Picture those white and colored signs posted in public buildings in the sixties. Then correlate those signs to white only proms some fifty years later. A close examination is quite revealing. There are currently major discussions regarding discontinuing the Voter Rights Act of 1965. Some are insisting that it is no longer needed. This act outlawed discriminatory voting practices that were disenfranchising African Americans. Do white only proms highlight a truism that laws can be legislated but hearts cannot?
While history was made in Georgia’s Wilcox County High School with its first ever racially integrated prom, the white only prom went on as planned. This school system is just three hours south of Atlanta. As reported by CBS Atlanta News on Saturday, April 28, attempts to interview parents brought out what appeared to be hostility regarding the suitability of continuing a segregated prom.

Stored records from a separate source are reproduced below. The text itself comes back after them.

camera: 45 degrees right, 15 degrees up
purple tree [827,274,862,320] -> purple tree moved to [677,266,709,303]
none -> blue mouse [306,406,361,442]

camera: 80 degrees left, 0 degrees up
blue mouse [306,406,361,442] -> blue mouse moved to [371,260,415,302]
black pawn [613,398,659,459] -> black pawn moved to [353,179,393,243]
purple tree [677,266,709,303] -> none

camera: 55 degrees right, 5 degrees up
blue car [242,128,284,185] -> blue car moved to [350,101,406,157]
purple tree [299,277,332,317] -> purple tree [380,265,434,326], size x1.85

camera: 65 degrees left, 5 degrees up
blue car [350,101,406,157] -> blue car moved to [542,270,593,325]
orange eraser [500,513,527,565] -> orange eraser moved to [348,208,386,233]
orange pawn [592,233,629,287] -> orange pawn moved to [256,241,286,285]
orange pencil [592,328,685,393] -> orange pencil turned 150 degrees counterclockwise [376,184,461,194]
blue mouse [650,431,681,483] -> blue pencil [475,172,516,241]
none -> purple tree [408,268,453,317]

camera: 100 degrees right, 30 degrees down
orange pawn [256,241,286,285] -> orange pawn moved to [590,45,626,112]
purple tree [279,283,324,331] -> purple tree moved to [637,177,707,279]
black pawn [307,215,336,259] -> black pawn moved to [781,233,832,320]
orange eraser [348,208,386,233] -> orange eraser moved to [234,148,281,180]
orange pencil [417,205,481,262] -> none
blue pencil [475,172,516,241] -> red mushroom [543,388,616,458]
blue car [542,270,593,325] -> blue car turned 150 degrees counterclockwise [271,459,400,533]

This little town is reflective not only of a white only prom mentality in parts of Georgia, Alabama, and Mississippi but there are still separate white and black valedictorians, school queens and other so-called “separate but equal” practices.
CBS Atlanta News also reported that Georgia Governor Nathan Deal’s comment regarding the white only prom was “it is a private matter”. This statement along with the attitude of the parents responsible for organizing the white only prom in Wilcox County should shine a spotlight on the 180 voting restrictions introduced in 2011 and 2012 in forty-one states. Twenty- five laws and two executive actions were passed in 2010 after the election to make it harder to vote. The targets were young and minority voters.

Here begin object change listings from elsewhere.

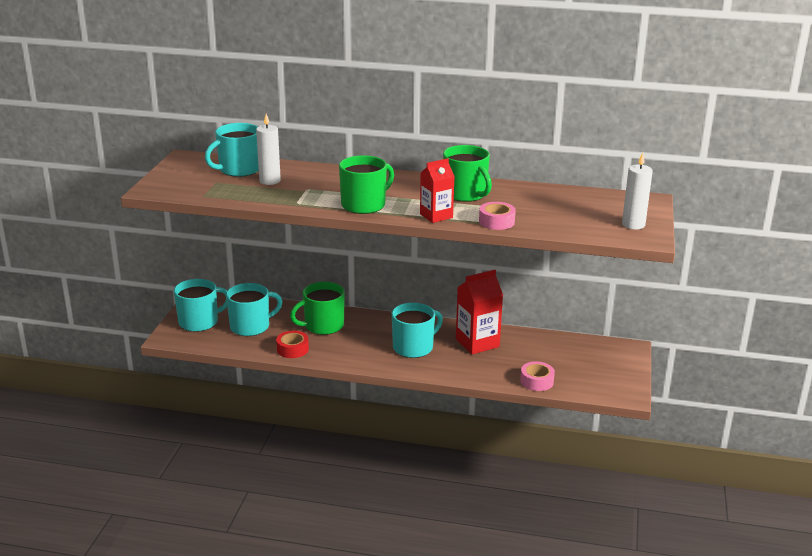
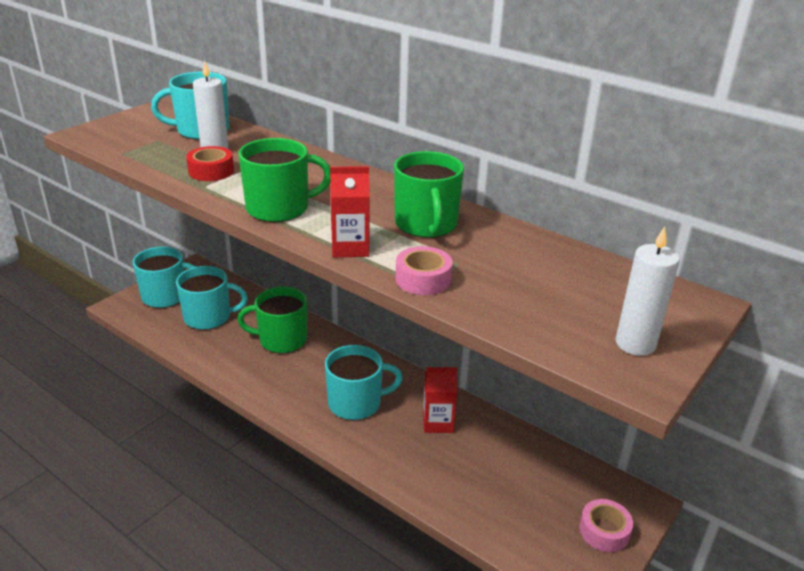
camera: 25 degrees right, 5 degrees up
red tape [276,331,309,358] -> red tape moved to [186,146,234,181]
red carton [456,270,503,355] -> red carton [423,367,458,433], size x0.66
pink tape [520,362,555,391] -> pink tape moved to [579,499,633,552]

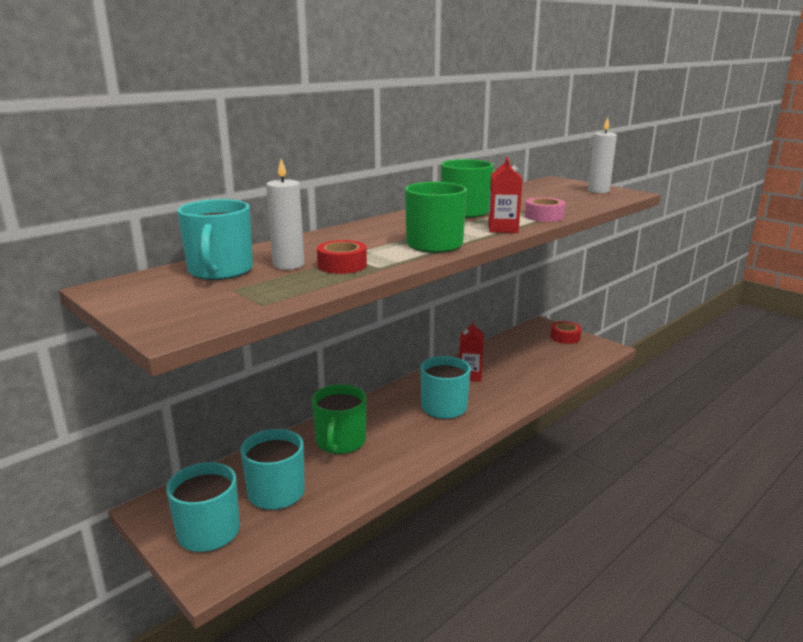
camera: 80 degrees left, 10 degrees down
pink tape [579,499,633,552] -> red tape [550,321,582,344]

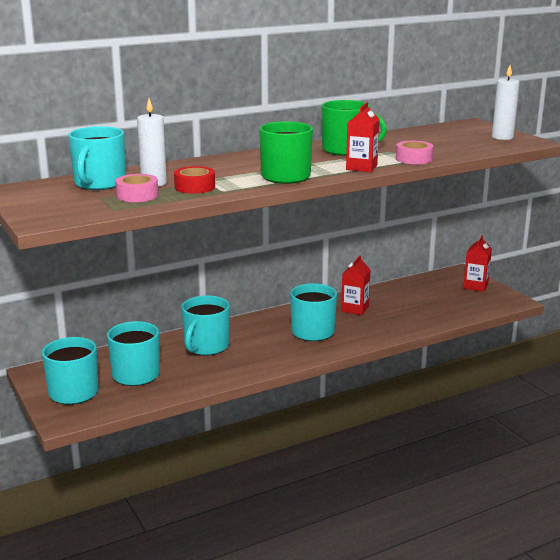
camera: 15 degrees right, 0 degrees up
green mug [312,384,367,454] -> turquoise mug [181,295,230,356]
red tape [550,321,582,344] -> red carton [463,235,492,292]
none -> pink tape [115,174,158,202]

What is the take away? The push to reject the Voter Rights Act, that it is no longer needed is very questionable in parts of society. There is certainly a part of the population that is far from being color blind. See quote below by controversial self-proclaimed racialist and race realist.
“Most whites do not have a racial identity, but they would do well to understand what race means for others. They should also ponder the consequences of being the only group for whom such an identity is forbidden and who are permitted no aspirations as a group.”